Una Copa que se complica

Peñarol se regaló de entrada y no supo cómo ganarle a un rival diezmado; el equipo mostró alarmantes problemas defensivos

Van apenas dos partidos y la ilusión copera de Peñarol está marchita. Perdió dos puntos ganables en Lima ante Sporting Cristal y anoche cayó de local ante un equipo alternativo de Huracán. Sí, un equipo que hace dos años estaba en el ascenso, y que se presentó con muchas bajas.

El Globo no contó por suspensión con su mejor defensor, Federico Mancinelli, tampoco con su eje de equlibrio, Matías Fritzler, mientras otres tres jugadores están al margen por el accidente de ómnibus sufrido en Venezuela: Martín Nervo, Patricio Toranzo y Diego Mendoza.

A eso, el entrenador Eduardo Domínguez le sumó un toque de rotación sacando del equipo a dos piezas claves: el armador Daniel Montenegro y Ramón Ábila.

Es decir que Peñarol tenía servido un partido para ganarlo. Y sin demasiadas complicaciones.

Pero solito se empezó a complicar la vida cuando a los 7' Tomás Costa quiso abrir la cancha desde el eje central y le dejó la pelota corta al Vasquito Aguirregaray. Alejandro Romero Gamarra aceptó la gentileza y de sobrepique clavó un zurdazo en el ángulo.

Sin mérito ni anuncio previo, la vista quedó arriba en el marcador.

Después Peñarol intentó jugar. Desechó el pelotazo largo por el intento de salida prolija y cuando logró hacerlo con éxito fue peligroso. Mucho más que cuando recurrió al argumento predecible y arcaico del pelotazo largo donde el 1,93 m de Mario Risso se vio favorecido.

Jorge Da Silva apostó por un 4-3-3 donde el mediocampo fue un triángulo donde Costa soltó a sus costados a Nandez por derecha y a Aguiar, arrancando desde la izquierda y metiendo diagonales para asociar juego.

Adelante, los tres delanteros rotaron en forma constante y Maxi Rodríguez retrocedía en busca de espacios a espaldas del doble cinco rival.

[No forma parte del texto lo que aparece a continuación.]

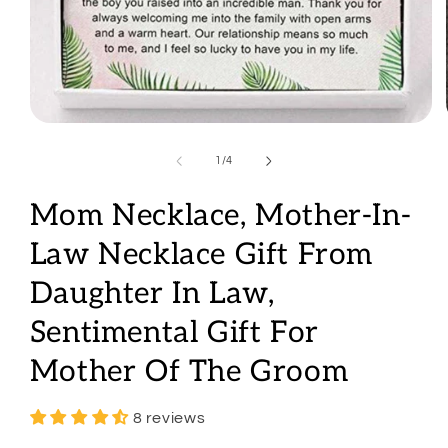
Open
media
1
of
1
/
4
in
modal
Mom Necklace, Mother-In-
Law Necklace Gift From
Daughter In Law,
Sentimental Gift For
Mother Of The Groom
8 reviews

Peñarol generó con su propuesta tres chances claras para empatar. Un tiro libre de Diego Forlán se fue apenas afuera, una triangulación entre Aguiar-Forlán-Nandez terminó en un mano a mano en el que el juvenil no pudo con las seguras manos de Marcos Díaz, y otro remate de Forlán, de zurda, se perdió apenas afuera. Todo eso en apenas cuatro minutos.

Ese ímpetu –porque Peñarol no fue más que eso en ofensiva–fue rápidamente traicionado por los propios errores que mostró el equipo en su faceta defensiva, un drama que sufren los aurinegros de un buen tiempo a esta parte: Gastón Guruceaga regaló una pelota y Ezequiel Miralles tuvo espacio de sobra para encarar y rematar (apenas afuera).

Después se lesionó Valdez y Lucas Chacana se fue derechito al gol pero falló y al rato, Guruceaga salió a asistir a un rival caído con la pelota en juego, dejó el arco vacío y un argentino tiró al arco. Cuando la pelota entraba el juez evitó el gol para que atendieran al lesionado. ¡Insólito! Así de desconcertado estuvieron el golero de Peñarol y sus defensas.

En el complemento Huracán se replegó y cerró filas. Y a Peñarol no se le cayó una idea, amén de que demostró enormes falencias para sacar la pelota limpia de atrás y para moverse como un bloque.

Un cabezazo de Murillo tras centro de Aguiar y un zurdazo de afuera del área de Forlán fue todo lo que el equipo pudo sacar en limpio en el segundo tiempo. Muy poco. Muy pobre.

Así Huracán voló a casa con tres puntos. Y con la ilusión de Peñarol en sus valijas.